Zwei Punkte bestimmten die Marktgemeinderatssitzung am Samstag: Die Waldbegehung und der Brennholzverkauf. Zur alljährlichen Waldbegehung hatte Bürgermeister Johannes Wegner m(Für Bürger und Umwelt seine Gemeinderäte eingeladen und in diesem Jahr ging es wieder mal ins Waldgebiet Tannenschlag zwischen Weichtungen und Poppenlauer.
Die beiden Försterinnen Ute Kerschbaum und Hannah Severin von der Forstbetriebsgemeinschaft (FBG) informierten dabei über die aktuellen Waldbewirtschaftungsmaßnahmen und den Stand der Dinge, drei Jahre vor Ablauf des 1996 festgelegten und auf 20 Jahre festgeschriebenen Waldbewirtschaftungsplanes. Insgesamt ist der Markt Maßbach auf einer Fläche von 450 hektar - das entspricht etwa 500 Fußballfeldern - mit Wald bewachsen.

Eine Balance

Der Tannenschlag wird geprägt von 100 bis 120 Jahre alten Eichenbeständen, die sich mit ihren langschaftigen Stämmen gut als Wertholz eignen. Durchwachsen ist der Wald mit kleineren Buchenbeständen. Regelmäßige Durchforstungsmaßnahmen sorgen für Licht und Brennholz. Das gegenseitige Geben und Nehmen von Forstbewirtschaftung und dem sich daraus ergebenden Brennholzeinschlag ergibt die im Forstbewirtschaftungsplan langfristig festgeschriebene Balance.
Damit war der Gemeinderat auch schon beim zweiten wichtigen Tagesordnungspunkt angelangt, der intensiv im Feuerwehrhaus besprochen wurde: Die Menge und der Preis für den Brennholzverkauf.
Im Wirtschaftsjahr 2013, das am 30. September endete, warf die Waldbewirtschaftung 1600 Festmeter Brennholz ab. Eine Menge, die sich stets großer Nachfrage erfreut und reißenden Absatz findet. Weil am ersten Verkaufstag die Telefonleitungen schon ab 7 Uhr morgens glühen und deshalb aufgrund der ständig belegten Leitungen viele Bürger enttäuscht um 8.30 Uhr erfahren müssen, dass alles verkauft ist, soll in diesem Jahr eine andere Lösung her.

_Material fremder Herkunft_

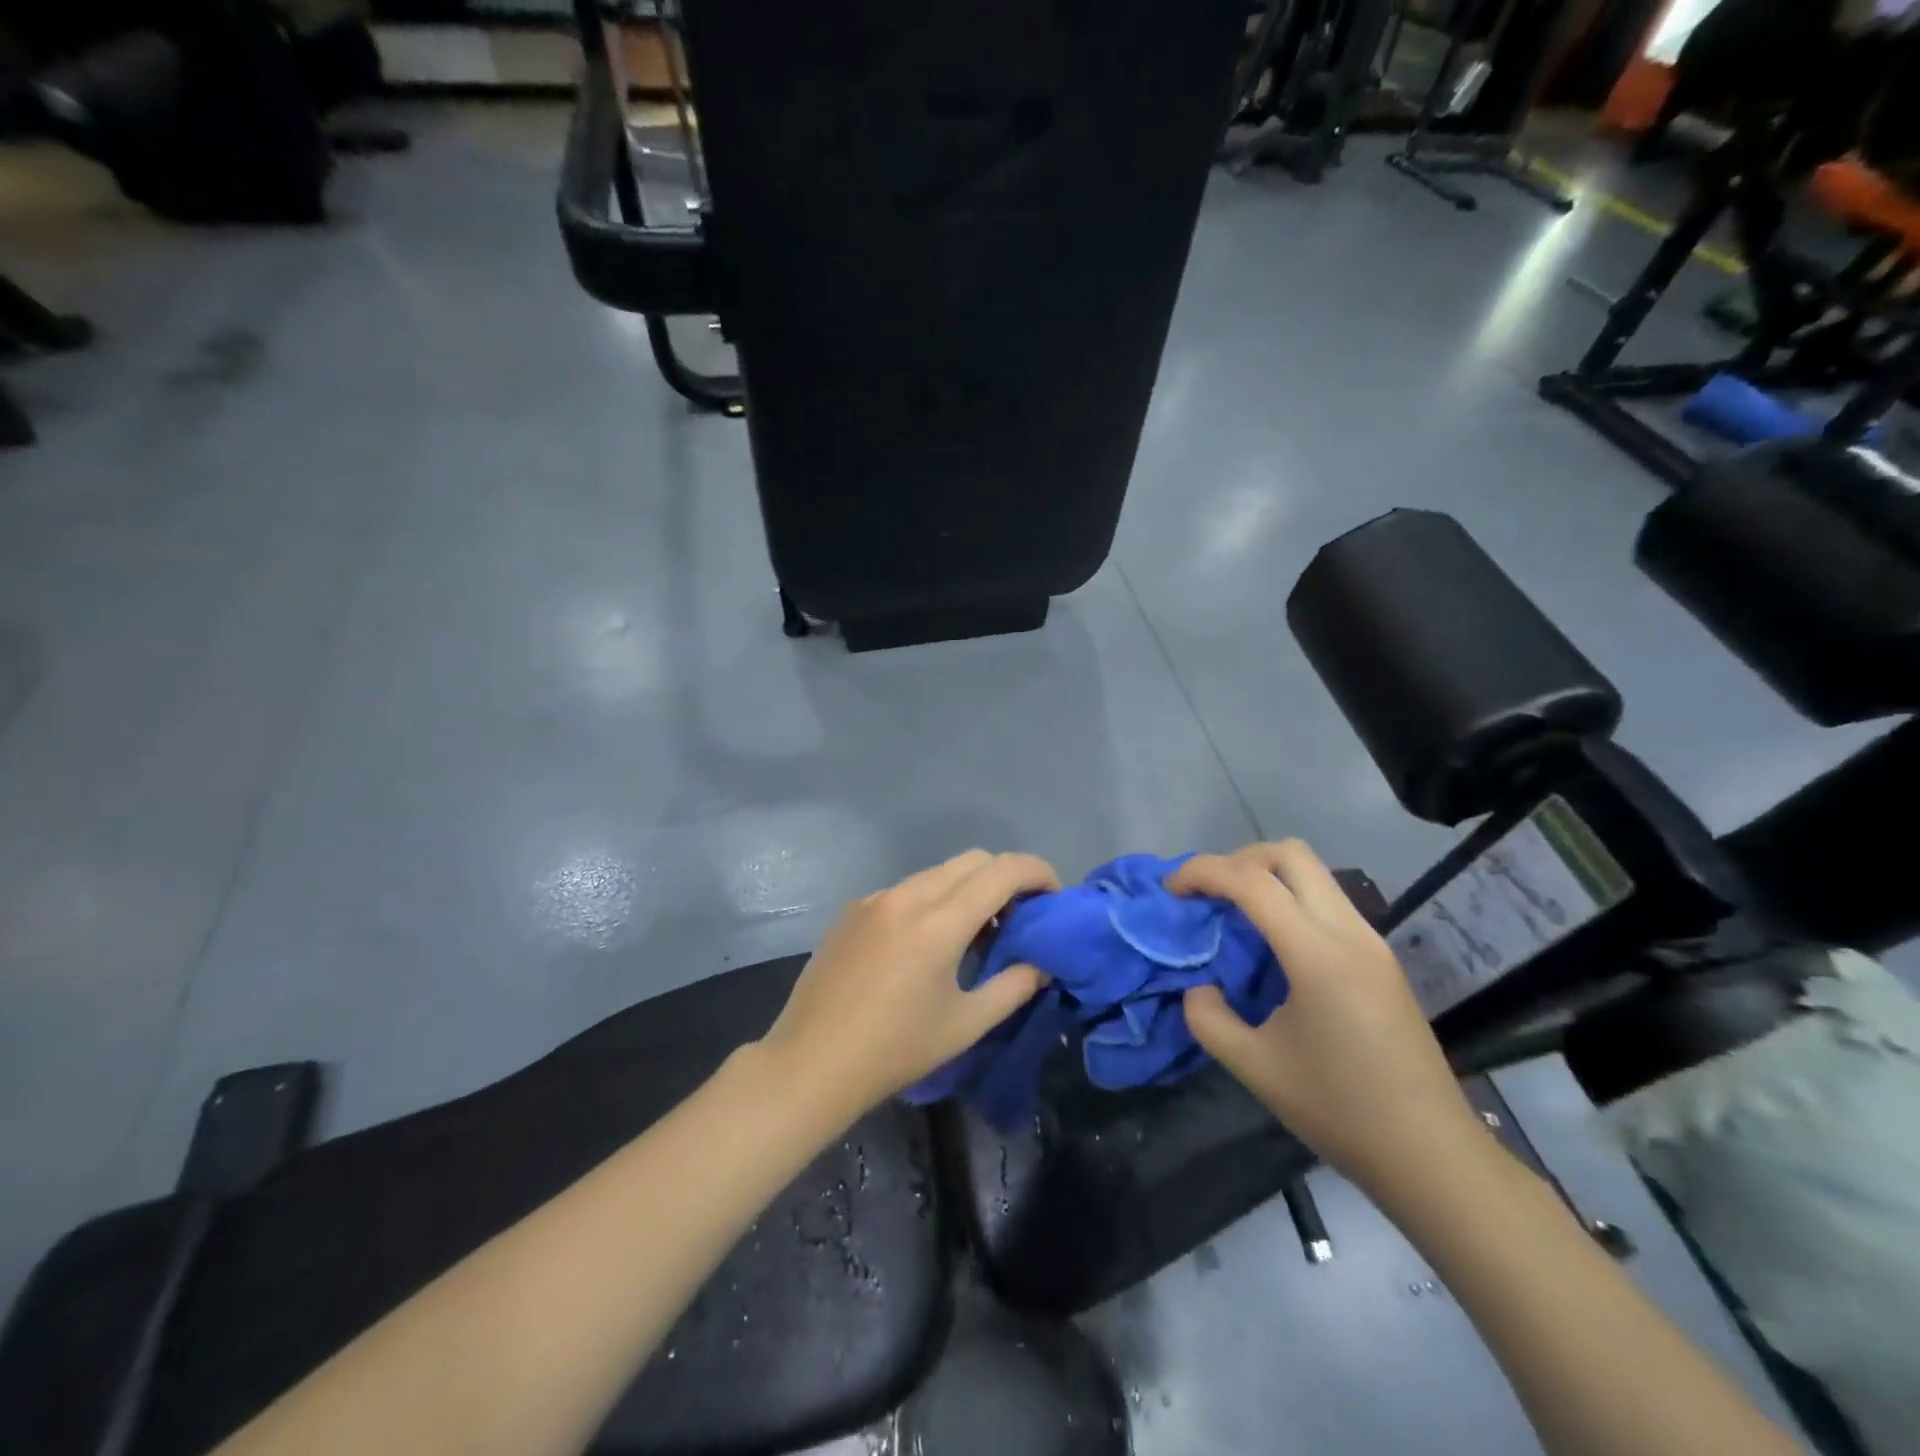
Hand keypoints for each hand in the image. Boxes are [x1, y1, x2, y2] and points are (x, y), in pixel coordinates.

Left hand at [759, 850, 1060, 1119]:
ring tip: (976, 933)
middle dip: (1006, 877)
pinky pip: (907, 889)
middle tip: (1019, 918)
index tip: (1053, 897)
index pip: (1003, 871)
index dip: (1038, 873)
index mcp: (938, 922)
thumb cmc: (894, 1050)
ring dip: (968, 888)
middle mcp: (907, 896)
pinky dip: (933, 899)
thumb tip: (1040, 963)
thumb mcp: (965, 1025)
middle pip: (973, 860)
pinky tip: (927, 943)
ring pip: (938, 872)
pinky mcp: (853, 909)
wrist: (810, 1063)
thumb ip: (1013, 987)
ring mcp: (875, 898)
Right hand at [1171, 841, 1484, 1199]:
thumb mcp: (1255, 1068)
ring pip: (1313, 873)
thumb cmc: (1340, 1111)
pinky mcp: (1380, 958)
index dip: (1202, 872)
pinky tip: (1271, 943)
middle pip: (1290, 854)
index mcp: (1317, 953)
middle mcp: (1348, 932)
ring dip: (1265, 876)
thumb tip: (1200, 988)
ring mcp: (1371, 942)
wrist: (1433, 1156)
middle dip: (1237, 859)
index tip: (1170, 889)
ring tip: (1231, 914)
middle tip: (1206, 894)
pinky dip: (1289, 900)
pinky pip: (1327, 901)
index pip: (1251, 881)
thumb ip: (1209, 1018)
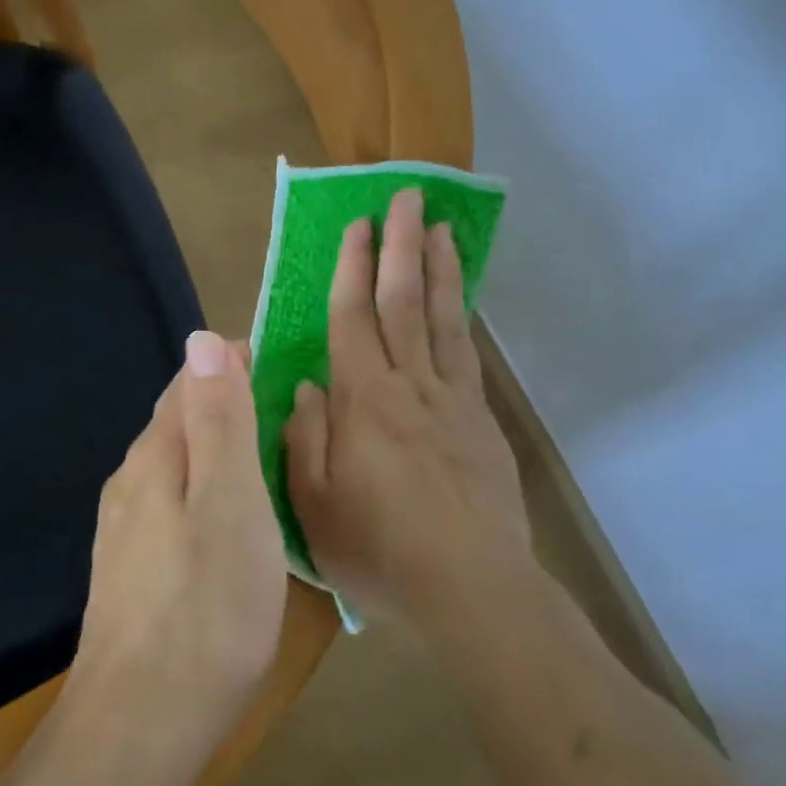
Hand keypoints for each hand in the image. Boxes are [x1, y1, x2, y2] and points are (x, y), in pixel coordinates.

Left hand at [71, 332, 286, 737]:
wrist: (142, 720)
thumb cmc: (206, 606)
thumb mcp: (230, 502)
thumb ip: (218, 421)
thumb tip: (202, 339)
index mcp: (155, 456)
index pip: (188, 382)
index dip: (231, 363)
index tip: (281, 361)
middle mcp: (130, 481)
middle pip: (177, 421)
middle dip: (224, 402)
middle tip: (284, 408)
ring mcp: (124, 527)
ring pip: (174, 464)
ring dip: (215, 447)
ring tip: (266, 457)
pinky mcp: (130, 567)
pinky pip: (171, 503)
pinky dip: (204, 489)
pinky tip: (228, 518)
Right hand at [284, 189, 534, 632]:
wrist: (472, 588)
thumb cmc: (379, 549)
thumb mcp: (314, 504)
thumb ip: (304, 438)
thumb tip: (304, 385)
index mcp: (362, 402)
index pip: (353, 319)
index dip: (352, 268)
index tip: (357, 225)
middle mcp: (409, 386)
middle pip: (403, 303)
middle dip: (400, 246)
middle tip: (405, 197)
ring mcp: (452, 401)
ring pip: (443, 320)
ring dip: (439, 268)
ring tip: (439, 227)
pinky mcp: (481, 421)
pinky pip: (468, 355)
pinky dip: (463, 317)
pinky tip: (460, 299)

Nur 1300 Festmeter zum Verkauf

Dies umso mehr, weil heuer wohl nur etwa 1300 Festmeter zum Verkauf stehen werden. Bislang war die Maximalabgabemenge sieben Festmeter, was zehn Ster Holz entsprach. Der einzelne Ster wiederum wurde für 50 Euro verkauft. Beschlossen wurde nun die Maximalabgabemenge auf fünf Festmeter zu reduzieren, wobei der Sterpreis auf 55 Euro angehoben wurde. Gefolgt wurde damit dem Vorschlag von Josef Reichert, der "Kleinere Portionen - höhere Preise" gefordert hatte.
Nicht gelöst war damit jedoch das Problem von Hamsterkäufen. Nicht wenige Bürger würden nicht davor zurück schrecken, sich über Strohmänner und Dritte zusätzliche Rationen zu besorgen, merkte Achim Biber an, der außerdem forderte, leer ausgegangene Bürger im nächsten Jahr auf die Warteliste vorne hin zu setzen.

Versteigerung zu aufwändig

Die Preiserhöhung wurde deshalb nicht nur vor dem Hintergrund der gestiegenen Nachfrage gesehen, sondern auch um das recht günstige Gemeindeholz näher an marktübliches Preisniveau heranzuführen. Verworfen wurde die Idee das Brennholz zu versteigern. Andere Gemeinden hätten damit bessere Preise erzielt, hat Georg Kirchner in Erfahrung gebracht. Doch der Aufwand sei zu groß, denn das Holz müsste entweder auf einen Platz zusammengefahren werden oder es müsste an einer Vielzahl von oft weit auseinander liegenden Plätzen im Wald geboten werden.
Um das Strohmann-System auszuhebeln wurde außerdem darauf verzichtet, schriftliche Vorbestellungen anzunehmen, weil dies noch größere Bestellmengen nach sich ziehen würde. So bleibt es zunächst beim alten "wer-zuerst-kommt"-System, wobei die leer ausgegangenen für das nächste Jahr - und gegebenenfalls auch schon gleich für das übernächste Jahr - ganz oben auf die Warteliste gesetzt werden. Hartes Abraumholz wird für 15 Euro, weiches für zehn Euro pro Ster zu haben sein. Die Holzbesitzer werden verpflichtet, ihr Holz zeitnah aus den Wäldern abzufahren.